◆ **Brondocument**:

Rabobank mocht de bankrelatie met de exploitant van coffeeshops The Game en The Future in Delft opzeggen omdat het cliëntenonderzoek door een gebrek aan transparantie niet kon worden voltooid, heeft de rechtbank Amsterdam in kort geding geoordeeld. Verklaringen van de accountant gaven volgens de rechter onvoldoende inzicht in de herkomst van contante stortingen, die grotendeels werden gedaan in coupures van € 500,00.
Uitspraak: ECLI:NL:RBAMS:2021:241
Burgemeester Van Bijsterveldt van Delft sloot de coffeeshops in 2018 en 2019 tweemaal na een reeks geweldsincidenten. In de periode van 6 december 2018 tot en met 8 februari 2019 werd in totaal een bedrag van € 83.684,23 aan contanten gestort op een privé-bankrekening van de exploitant en vervolgens doorgestort naar diverse zakelijke rekeningen.
Rabobank stelt vragen
Rabobank stelde in een e-mail op 10 september 2019 aan de coffeeshopexploitant (die ook nog enkele andere ondernemingen runt) onder meer vragen over de herkomst van de contante stortingen, die voornamelijk in coupures van € 500,00 waren gedaan. Bij e-mail van 12 september 2019 verzocht Rabobank aanvullend om de verklaringen die de exploitant had gegeven in antwoord op de vragen van Rabobank zoveel mogelijk te voorzien van documentatie.
Mail accountant
In een e-mail op 18 september 2019 liet de accountant van de exploitant aan Rabobank weten dat zijn client door de tijdelijke sluiting van de twee coffeeshops in de financiële problemen was geraakt. Daarom zouden privébezittingen zijn verkocht en de opbrengsten daarvan in de onderneming zijn gebracht en leningen zijn aangegaan. De accountant schreef onder anderen:
Op de rekeningen zijn bijschrijvingen geweest inzake de verkoop van twee auto’s, alsmede de ontvangst van enkele geldleningen.

Rijen uit een gegevensbron:
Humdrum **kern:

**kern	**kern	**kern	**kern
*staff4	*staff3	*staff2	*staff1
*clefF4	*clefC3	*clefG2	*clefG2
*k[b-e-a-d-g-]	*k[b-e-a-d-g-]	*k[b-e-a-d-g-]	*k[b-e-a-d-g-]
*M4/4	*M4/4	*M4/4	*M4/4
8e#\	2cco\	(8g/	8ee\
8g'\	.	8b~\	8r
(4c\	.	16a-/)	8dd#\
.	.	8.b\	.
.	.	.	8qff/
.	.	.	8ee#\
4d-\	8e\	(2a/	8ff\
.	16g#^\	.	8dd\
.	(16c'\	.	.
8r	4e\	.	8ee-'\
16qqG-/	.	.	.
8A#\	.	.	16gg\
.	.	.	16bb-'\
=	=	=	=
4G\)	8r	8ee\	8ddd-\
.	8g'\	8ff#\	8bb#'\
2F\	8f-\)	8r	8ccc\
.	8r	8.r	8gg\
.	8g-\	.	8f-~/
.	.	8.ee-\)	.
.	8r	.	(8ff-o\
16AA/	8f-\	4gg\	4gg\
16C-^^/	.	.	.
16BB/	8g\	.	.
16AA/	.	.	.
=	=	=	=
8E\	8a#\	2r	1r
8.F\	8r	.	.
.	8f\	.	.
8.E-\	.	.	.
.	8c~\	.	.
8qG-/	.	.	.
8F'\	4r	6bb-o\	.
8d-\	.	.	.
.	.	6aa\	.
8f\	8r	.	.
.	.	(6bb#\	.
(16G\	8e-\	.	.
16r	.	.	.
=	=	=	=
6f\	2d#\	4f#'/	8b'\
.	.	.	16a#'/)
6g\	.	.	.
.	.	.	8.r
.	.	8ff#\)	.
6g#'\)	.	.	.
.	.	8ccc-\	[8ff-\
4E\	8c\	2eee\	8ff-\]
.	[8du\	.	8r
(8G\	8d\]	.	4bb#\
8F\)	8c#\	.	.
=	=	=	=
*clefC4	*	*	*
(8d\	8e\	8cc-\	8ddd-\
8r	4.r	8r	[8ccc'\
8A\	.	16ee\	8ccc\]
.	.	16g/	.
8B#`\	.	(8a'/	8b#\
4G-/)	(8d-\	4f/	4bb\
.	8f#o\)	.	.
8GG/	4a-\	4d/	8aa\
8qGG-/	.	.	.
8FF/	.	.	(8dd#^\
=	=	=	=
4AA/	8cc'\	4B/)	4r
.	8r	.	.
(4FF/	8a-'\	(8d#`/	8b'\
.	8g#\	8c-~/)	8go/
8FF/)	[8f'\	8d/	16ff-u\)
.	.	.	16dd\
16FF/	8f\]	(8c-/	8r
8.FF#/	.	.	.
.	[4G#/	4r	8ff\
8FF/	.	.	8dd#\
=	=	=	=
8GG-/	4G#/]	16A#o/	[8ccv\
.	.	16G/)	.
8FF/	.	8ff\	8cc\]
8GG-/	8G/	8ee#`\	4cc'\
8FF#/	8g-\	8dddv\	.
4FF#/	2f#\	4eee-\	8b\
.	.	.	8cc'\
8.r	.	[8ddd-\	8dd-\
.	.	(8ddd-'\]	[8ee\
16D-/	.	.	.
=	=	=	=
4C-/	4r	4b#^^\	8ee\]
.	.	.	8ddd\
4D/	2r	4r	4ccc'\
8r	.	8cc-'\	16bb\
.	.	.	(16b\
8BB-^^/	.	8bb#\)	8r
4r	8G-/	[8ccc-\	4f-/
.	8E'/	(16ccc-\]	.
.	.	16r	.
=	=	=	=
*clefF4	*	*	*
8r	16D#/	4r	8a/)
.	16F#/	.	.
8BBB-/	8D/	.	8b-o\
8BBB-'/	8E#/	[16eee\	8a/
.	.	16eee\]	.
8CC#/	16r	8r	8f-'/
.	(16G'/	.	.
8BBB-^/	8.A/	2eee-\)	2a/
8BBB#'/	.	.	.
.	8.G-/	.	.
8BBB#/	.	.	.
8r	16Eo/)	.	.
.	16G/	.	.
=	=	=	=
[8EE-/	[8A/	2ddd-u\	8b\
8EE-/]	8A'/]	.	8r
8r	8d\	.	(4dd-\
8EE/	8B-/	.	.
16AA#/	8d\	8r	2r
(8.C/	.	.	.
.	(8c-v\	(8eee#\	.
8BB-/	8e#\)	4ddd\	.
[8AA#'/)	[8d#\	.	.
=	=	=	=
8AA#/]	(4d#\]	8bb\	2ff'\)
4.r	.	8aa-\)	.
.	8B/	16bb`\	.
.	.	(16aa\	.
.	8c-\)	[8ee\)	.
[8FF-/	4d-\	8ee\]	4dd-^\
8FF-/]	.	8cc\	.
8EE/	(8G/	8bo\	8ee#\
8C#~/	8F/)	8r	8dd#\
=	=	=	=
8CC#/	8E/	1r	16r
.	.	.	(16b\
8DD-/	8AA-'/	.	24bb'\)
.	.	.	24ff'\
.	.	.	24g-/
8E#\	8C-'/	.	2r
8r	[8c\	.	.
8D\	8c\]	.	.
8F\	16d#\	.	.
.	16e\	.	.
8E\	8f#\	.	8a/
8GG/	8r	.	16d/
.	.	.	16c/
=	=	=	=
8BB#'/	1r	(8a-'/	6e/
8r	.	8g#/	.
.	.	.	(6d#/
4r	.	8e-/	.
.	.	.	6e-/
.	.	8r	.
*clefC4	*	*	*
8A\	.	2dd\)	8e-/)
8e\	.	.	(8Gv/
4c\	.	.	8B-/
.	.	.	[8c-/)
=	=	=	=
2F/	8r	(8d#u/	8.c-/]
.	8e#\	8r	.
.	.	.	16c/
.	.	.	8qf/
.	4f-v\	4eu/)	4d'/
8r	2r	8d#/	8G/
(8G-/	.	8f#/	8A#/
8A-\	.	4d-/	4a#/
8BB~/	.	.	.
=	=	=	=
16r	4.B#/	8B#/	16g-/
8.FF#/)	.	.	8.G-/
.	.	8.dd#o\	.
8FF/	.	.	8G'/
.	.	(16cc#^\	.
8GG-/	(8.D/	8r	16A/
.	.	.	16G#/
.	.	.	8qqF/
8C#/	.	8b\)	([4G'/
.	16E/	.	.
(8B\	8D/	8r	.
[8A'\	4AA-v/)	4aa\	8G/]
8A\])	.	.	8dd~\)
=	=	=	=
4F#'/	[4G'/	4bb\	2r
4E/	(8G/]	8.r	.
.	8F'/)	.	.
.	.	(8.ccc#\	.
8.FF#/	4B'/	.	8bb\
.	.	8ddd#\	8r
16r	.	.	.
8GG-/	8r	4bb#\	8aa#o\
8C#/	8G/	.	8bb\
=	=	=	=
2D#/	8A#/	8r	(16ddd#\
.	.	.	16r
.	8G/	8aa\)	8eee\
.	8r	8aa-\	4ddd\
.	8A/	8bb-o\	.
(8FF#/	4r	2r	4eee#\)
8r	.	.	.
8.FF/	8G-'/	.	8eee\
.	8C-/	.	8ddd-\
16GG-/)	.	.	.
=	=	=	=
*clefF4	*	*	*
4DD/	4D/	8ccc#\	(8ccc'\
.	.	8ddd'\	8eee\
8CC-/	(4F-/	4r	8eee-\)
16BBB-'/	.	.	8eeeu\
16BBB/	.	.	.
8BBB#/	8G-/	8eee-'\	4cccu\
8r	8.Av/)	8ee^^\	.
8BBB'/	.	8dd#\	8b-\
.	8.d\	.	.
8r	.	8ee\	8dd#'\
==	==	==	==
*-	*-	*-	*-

◆ **Opdracht**: Welk bedrag werd volgens het artikel over de Delftse coffeeshops van 6 december 2018 tot en met 8 februari 2019 in totaal contant gestort op een privé-bankrekening van de exploitant?

◆ **Uitwerking**: In totaal € 83.684,23.